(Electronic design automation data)
------------------------

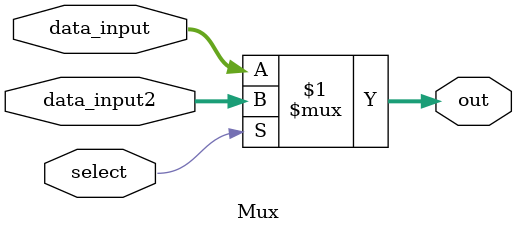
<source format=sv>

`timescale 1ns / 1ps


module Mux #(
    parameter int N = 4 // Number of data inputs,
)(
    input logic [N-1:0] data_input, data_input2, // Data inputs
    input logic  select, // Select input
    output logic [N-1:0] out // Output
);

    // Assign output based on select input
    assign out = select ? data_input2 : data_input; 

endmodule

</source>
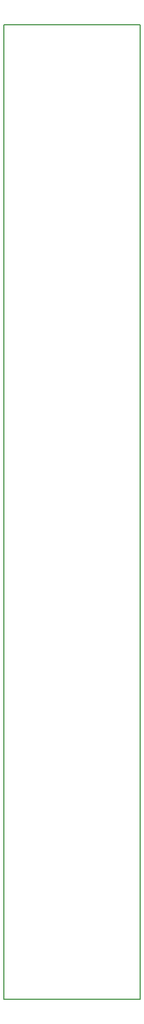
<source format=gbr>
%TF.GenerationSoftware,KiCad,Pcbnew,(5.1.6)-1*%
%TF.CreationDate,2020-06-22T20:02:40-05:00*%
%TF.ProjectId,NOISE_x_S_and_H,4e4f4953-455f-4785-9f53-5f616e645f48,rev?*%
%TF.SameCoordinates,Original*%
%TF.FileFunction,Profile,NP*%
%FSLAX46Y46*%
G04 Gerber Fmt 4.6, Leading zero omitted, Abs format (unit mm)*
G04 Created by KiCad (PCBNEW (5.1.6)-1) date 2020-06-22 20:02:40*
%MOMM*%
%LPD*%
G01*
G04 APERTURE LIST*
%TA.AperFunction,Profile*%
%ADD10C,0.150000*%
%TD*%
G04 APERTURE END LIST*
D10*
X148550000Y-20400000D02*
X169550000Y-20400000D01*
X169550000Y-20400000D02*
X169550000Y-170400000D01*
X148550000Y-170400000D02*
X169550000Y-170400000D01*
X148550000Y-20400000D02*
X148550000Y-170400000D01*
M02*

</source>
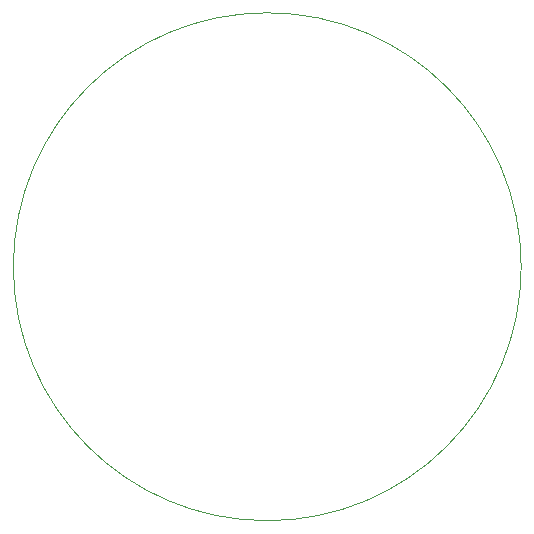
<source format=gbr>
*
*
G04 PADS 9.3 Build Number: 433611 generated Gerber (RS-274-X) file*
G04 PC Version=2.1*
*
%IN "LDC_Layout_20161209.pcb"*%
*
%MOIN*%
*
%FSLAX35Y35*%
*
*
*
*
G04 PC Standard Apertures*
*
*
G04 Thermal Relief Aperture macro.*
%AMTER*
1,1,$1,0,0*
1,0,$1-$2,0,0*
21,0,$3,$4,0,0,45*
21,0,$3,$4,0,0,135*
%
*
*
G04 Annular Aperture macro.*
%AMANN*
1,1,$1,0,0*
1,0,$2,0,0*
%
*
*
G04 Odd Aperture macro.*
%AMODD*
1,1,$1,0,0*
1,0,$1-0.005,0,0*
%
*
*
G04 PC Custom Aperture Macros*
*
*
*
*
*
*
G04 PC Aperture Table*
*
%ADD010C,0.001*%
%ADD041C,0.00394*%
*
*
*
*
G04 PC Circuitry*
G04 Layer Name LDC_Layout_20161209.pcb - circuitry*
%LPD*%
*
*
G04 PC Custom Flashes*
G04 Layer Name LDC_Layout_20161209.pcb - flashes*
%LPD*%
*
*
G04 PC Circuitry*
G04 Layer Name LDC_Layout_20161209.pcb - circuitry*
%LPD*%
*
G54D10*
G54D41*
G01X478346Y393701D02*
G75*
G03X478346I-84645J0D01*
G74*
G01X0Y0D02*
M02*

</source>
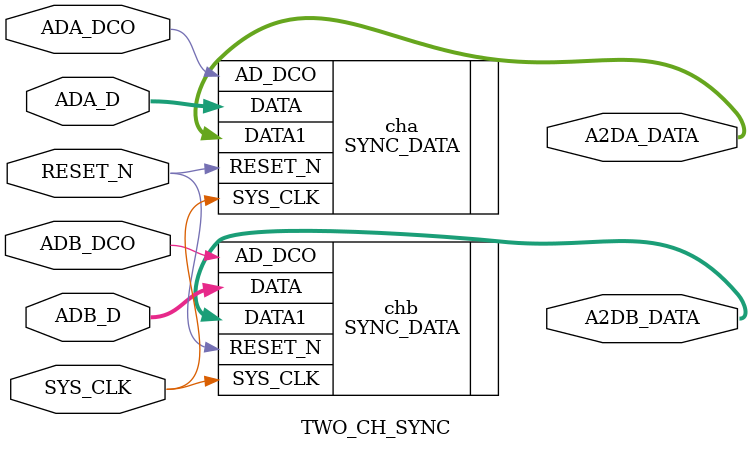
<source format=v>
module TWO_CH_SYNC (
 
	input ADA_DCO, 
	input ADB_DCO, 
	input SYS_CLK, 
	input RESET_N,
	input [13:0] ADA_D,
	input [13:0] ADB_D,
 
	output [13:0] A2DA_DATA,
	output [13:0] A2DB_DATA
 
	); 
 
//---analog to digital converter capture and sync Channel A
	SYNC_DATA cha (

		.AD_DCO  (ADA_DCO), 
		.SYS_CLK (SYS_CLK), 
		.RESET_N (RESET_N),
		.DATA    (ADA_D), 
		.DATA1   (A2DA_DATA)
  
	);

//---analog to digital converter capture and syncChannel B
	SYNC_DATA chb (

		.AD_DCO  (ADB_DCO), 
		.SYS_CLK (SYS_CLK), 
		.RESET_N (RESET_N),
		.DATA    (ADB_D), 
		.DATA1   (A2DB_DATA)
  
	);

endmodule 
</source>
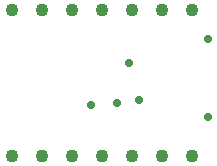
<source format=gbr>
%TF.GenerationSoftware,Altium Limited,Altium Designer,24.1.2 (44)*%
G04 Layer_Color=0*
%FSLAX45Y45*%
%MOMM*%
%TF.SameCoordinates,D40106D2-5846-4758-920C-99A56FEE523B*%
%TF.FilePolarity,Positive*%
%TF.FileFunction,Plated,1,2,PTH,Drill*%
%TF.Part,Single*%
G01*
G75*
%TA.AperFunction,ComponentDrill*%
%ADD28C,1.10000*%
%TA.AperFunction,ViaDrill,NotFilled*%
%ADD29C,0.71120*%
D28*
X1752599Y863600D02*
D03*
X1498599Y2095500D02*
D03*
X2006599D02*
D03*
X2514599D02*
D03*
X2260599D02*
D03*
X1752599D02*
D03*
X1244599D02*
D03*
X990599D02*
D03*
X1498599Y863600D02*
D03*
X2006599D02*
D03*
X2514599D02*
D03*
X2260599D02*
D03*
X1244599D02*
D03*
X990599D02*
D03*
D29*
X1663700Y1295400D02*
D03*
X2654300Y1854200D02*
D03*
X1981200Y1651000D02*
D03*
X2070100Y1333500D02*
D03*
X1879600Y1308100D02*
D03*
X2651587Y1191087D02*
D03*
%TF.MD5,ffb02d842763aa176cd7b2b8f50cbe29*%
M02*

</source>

------------------------

Every entry above should be written out again verbatim, with no pictures included.

■ Solution to the problem:
<source format=sv>

`timescale 1ns / 1ps


module Mux #(
    parameter int N = 4 // Number of data inputs,
)(
    input logic [N-1:0] data_input, data_input2, // Data inputs
    input logic  select, // Select input
    output logic [N-1:0] out // Output
);

    // Assign output based on select input
    assign out = select ? data_input2 : data_input; 

endmodule

</source>
<source format=gbr>
%TF.GenerationSoftware,KiCad,Pcbnew,(5.1.6)-1*%
%TF.CreationDate,2020-06-22T20:02:40-05:00*%
%TF.ProjectId,NOISE_x_S_and_H,4e4f4953-455f-4785-9f53-5f616e645f48,rev?*%
%TF.SameCoordinates,Original*%
%TF.FileFunction,Profile,NP*%
%FSLAX46Y46*%
G04 Gerber Fmt 4.6, Leading zero omitted, Abs format (unit mm)*
G04 Created by KiCad (PCBNEW (5.1.6)-1) date 2020-06-22 20:02:40*
%MOMM*%
%LPD*%
G01*
G04 APERTURE LIST*
%TA.AperFunction,Profile*%
%ADD10C,0.150000*%
%TD*%
G04 APERTURE END LIST*
D10*
X148550000Y-20400000D02*
X169550000Y-20400000D01*
X169550000Y-20400000D02*
X169550000Y-170400000D01*
X148550000Y-170400000D02*
X169550000Y-170400000D01*
X148550000Y-20400000D02*
X148550000Y-170400000D01*
M02*

</source>
<source format=gbr>
*
*
G04 PADS 9.3 Build Number: 433611 generated Gerber (RS-274-X) file*
G04 PC Version=2.1*
*
%IN "LDC_Layout_20161209.pcb"*%
*
%MOIN*%
*
%FSLAX35Y35*%
*
*
*
*
G04 PC Standard Apertures*
*
*
G04 Thermal Relief Aperture macro.*
%AMTER*
1,1,$1,0,0*
1,0,$1-$2,0,0*
21,0,$3,$4,0,0,45*
21,0,$3,$4,0,0,135*
%
*
*
G04 Annular Aperture macro.*
%AMANN*
1,1,$1,0,0*
1,0,$2,0,0*
%
*
*
G04 Odd Aperture macro.*
%AMODD*
1,1,$1,0,0*
1,0,$1-0.005,0,0*
%
*
*
G04 PC Custom Aperture Macros*
*
*
*
*
*
*
G04 PC Aperture Table*
*
%ADD010C,0.001*%
%ADD041C,0.00394*%
*
*
*
*
G04 PC Circuitry*
G04 Layer Name LDC_Layout_20161209.pcb - circuitry*
%LPD*%
*
*
G04 PC Custom Flashes*
G04 Layer Name LDC_Layout_20161209.pcb - flashes*
%LPD*%
*
*
G04 PC Circuitry*
G04 Layer Name LDC_Layout_20161209.pcb - circuitry*
%LPD*%
*
G54D10*
G54D41*
G01X478346Y393701D02*
G75*
G03X478346I-84645J0D01*
G74*
G01X0Y0D02*
M02*

</source>
<source format=v>
module TWO_CH_SYNC (
 
	input ADA_DCO, 
	input ADB_DCO, 
	input SYS_CLK, 
	input RESET_N,
	input [13:0] ADA_D,
	input [13:0] ADB_D,
 
	output [13:0] A2DA_DATA,
	output [13:0] A2DB_DATA
 
	); 
 
//---analog to digital converter capture and sync Channel A
	SYNC_DATA cha (

		.AD_DCO  (ADA_DCO), 
		.SYS_CLK (SYS_CLK), 
		.RESET_N (RESET_N),
		.DATA    (ADA_D), 
		.DATA1   (A2DA_DATA)
  
	);

//---analog to digital converter capture and syncChannel B
	SYNC_DATA chb (

		.AD_DCO  (ADB_DCO), 
		.SYS_CLK (SYS_CLK), 
		.RESET_N (RESET_N),
		.DATA    (ADB_D), 
		.DATA1   (A2DB_DATA)
  
	);

endmodule 
</source>
<source format=gbr>
%TF.GenerationSoftware,Altium Limited,Altium Designer,24.1.2 (44)*%
G04 Layer_Color=0*
%FSLAX45Y45*%
%MOMM*%
%TF.SameCoordinates,D40106D2-5846-4758-920C-99A56FEE523B*%
%TF.FilePolarity,Positive*%
%TF.FileFunction,Plated,1,2,PTH,Drill*%
%TF.Part,Single*%
G01*
G75*
%TA.AperFunction,ComponentDrill*%
%ADD28C,1.10000*%
%TA.AperFunction,ViaDrill,NotFilled*%
%ADD29C,0.71120*%
D28*
X1752599Y863600D02*
D03*
X1498599Y2095500D02*
D03*
X2006599D02*
D03*
X2514599D02*
D03*
X2260599D02*
D03*
X1752599D02*
D03*
X1244599D02*
D03*
X990599D02*
D03*
X1498599Y863600D02*
D03*
X2006599D02*
D03*
X2514599D02*
D03*
X2260599D02*
D03*
X1244599D02*
D03*
X990599D02*
D03*
D29*
X1663700Y1295400D02*
D03*
X2654300Y1854200D02*
D03*
X1981200Y1651000D02*
D03*
X2070100Y1333500D02*
D03*
X1879600Y1308100D02*
D03*
X2651587Y1191087D02*
D03*
%TF.MD5,ffb02d842763aa176cd7b2b8f50cbe29*%
M02*

</source>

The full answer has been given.